++++ DATA SHOWN
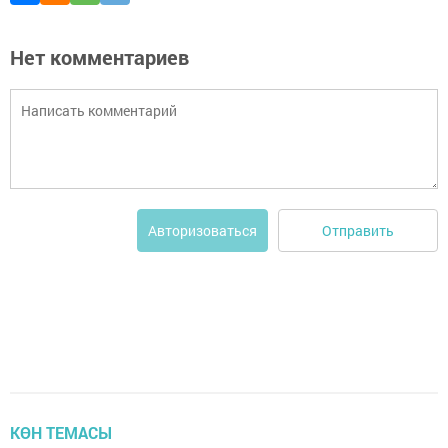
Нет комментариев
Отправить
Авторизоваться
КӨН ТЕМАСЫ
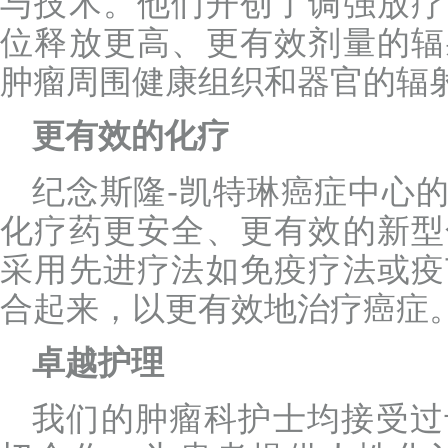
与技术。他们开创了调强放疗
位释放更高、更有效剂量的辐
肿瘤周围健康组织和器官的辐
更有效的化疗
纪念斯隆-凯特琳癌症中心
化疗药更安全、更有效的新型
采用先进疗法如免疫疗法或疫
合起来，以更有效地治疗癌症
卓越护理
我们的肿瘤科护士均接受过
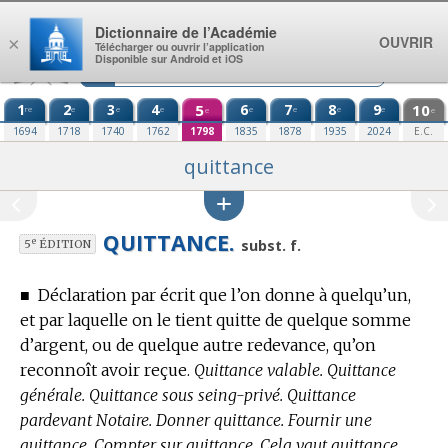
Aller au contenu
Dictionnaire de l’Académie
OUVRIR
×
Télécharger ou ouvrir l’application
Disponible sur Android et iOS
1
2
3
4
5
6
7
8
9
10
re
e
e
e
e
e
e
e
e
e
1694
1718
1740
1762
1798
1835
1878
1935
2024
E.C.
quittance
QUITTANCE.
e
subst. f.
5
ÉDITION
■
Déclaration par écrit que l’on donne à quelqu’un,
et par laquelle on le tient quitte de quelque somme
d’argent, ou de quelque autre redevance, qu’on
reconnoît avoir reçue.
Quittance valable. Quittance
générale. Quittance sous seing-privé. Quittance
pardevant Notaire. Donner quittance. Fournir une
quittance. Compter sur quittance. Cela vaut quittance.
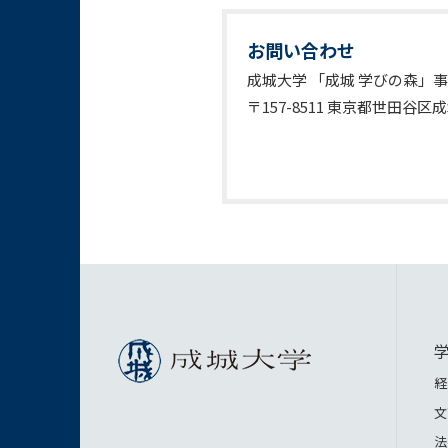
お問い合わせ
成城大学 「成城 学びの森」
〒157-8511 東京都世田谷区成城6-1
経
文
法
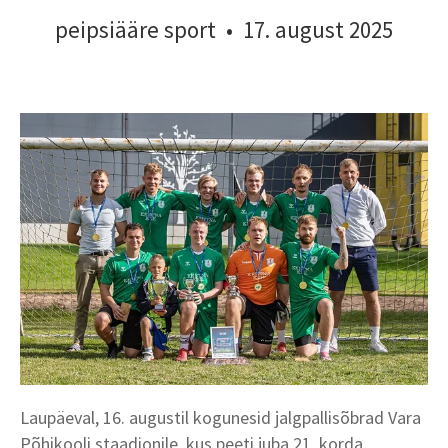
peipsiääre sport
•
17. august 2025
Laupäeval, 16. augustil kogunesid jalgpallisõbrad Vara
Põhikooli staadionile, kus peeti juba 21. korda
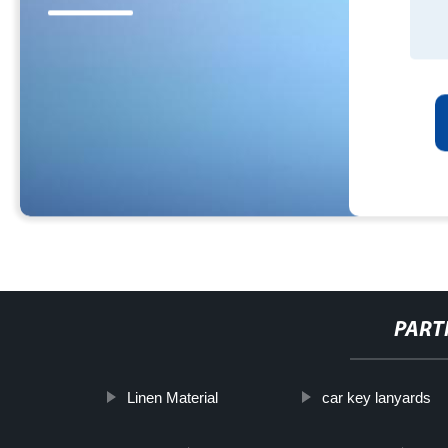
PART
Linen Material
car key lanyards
++++++++
__HOW TO COMPLETE THIS TASK__. Find the word "quelque" in the data and copy out each line where it turns up.

__OUTPUT FOR THIS TASK__.
et par laquelle on le tient quitte de quelque somme
d’argent, ou de quelque autre redevance, qu’on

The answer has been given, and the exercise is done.